The infusion of mannitol is also one of the few treatments for intoxication by the flesh of some tropical fish (ciguatera) frequent in particular in the Pacific Ocean and the Indian Ocean.
- Mannitol as a laxative
Mannitol has a "mild" laxative power that is appreciated by children or pregnant women (it is not toxic).
It can nevertheless cause flatulence due to its fermentation by colonic bacteria, and people with irritable bowel should be cautious.
The MANNE of ash corresponds to this medicinal use: a mild and non-toxic laxative.
Example of dosage:
In case of CONSTIPATION, to ensure an early intestinal transit: one to 3 teaspoons of manna powder diluted in water at bedtime.
Ash manna powder is found in certain herbalists or specialty food stores, either pure or associated with other laxative substances.
ASH TREES IN TRADITIONAL ASIAN AND NORTHERN AMERICAN MEDICINES
FRAXINUS CHINENSIS RHYNCHOPHYLLA
This ash is the most used in Far Eastern medicines.
It is the bark that is often used in combination with other plants.
Traditionally in China, this ash bark (rich in tannin and phenolic substances similar to that of the European ash) treats diarrhea and other diseases that Chinese doctors link to the meridian of the liver and visual disorders (cataract).
This bark is used in certain respiratory disorders and as an anti-inflammatory analgesic (joint and muscular pain).
4 to 10 g per day
White ash was known to Native Americans and is part of the North American Pharmacopoeia for its anti-rheumatic, anti-diarrheal properties, to treat certain female genital diseases (dysmenorrhea) as well as to accelerate the return to the normal uterus after childbirth.

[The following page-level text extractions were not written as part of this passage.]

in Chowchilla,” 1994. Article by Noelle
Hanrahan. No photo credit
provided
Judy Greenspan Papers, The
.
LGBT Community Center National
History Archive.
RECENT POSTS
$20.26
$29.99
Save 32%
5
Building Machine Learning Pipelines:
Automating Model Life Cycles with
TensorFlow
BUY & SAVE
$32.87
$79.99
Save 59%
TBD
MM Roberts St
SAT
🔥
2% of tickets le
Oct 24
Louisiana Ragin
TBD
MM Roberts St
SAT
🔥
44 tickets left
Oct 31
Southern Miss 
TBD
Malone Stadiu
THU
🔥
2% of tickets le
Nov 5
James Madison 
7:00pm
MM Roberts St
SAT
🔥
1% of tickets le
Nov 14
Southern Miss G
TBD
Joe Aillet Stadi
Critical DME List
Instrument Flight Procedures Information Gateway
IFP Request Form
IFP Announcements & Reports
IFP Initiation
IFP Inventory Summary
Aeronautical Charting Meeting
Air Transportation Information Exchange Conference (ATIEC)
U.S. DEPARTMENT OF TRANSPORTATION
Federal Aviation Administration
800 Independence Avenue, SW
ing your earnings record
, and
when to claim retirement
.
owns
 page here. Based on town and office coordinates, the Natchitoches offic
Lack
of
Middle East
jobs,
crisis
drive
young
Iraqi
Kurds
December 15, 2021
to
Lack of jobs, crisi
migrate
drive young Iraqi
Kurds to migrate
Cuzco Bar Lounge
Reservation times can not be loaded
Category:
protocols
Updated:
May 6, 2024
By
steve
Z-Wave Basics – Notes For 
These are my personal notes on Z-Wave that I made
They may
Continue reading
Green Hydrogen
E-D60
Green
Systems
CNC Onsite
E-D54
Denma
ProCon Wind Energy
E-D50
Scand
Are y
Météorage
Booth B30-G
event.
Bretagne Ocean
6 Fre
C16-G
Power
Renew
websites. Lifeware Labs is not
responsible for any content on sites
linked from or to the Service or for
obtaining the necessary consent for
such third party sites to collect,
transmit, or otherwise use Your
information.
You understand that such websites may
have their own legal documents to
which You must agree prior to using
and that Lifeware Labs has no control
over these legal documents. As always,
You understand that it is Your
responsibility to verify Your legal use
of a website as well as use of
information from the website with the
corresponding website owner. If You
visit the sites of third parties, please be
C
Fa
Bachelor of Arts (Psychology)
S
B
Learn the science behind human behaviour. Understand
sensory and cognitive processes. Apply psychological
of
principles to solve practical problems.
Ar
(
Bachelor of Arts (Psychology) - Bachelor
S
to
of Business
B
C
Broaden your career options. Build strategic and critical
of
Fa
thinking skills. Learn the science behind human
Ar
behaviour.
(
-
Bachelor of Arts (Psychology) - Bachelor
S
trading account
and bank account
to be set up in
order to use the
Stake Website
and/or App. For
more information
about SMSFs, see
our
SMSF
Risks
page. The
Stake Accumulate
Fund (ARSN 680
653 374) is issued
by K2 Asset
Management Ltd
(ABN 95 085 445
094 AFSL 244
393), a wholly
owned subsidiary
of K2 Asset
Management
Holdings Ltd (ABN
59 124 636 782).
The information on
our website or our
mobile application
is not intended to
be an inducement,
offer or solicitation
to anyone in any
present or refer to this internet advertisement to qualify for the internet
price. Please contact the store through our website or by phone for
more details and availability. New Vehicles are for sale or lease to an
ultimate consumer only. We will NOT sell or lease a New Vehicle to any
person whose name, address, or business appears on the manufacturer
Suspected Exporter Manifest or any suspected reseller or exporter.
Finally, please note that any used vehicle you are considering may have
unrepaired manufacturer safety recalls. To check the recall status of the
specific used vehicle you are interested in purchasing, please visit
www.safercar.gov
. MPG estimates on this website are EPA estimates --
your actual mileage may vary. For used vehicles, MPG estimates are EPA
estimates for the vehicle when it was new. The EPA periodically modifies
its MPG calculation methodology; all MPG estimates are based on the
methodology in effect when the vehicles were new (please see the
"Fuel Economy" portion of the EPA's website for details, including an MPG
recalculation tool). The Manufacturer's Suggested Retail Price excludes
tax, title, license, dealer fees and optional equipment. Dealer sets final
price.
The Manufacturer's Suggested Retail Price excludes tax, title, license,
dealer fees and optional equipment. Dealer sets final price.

- Alcohol tincture of Fraxinus americana bark 1/10: 10 to 60 drops per day,
- The American ash bark can also be used as infusion or cold maceration:
30g of bark per liter of water,
1/4 liter (250 ml) to 1/3 liter (330 ml) distributed in the day in 3-4 times
ASH, DECORATIVE, USEFUL AND MEDICINAL TREES
The ash trees of Europe, Far East or America are often large trees whose leaves, bark, seeds and sap contain anti-inflammatory substances useful for treating rheumatism and chronic pain related to osteoarthritis. Plants diuretic and protective tissue, they help to stay healthy. The manna ash has a laxative sap.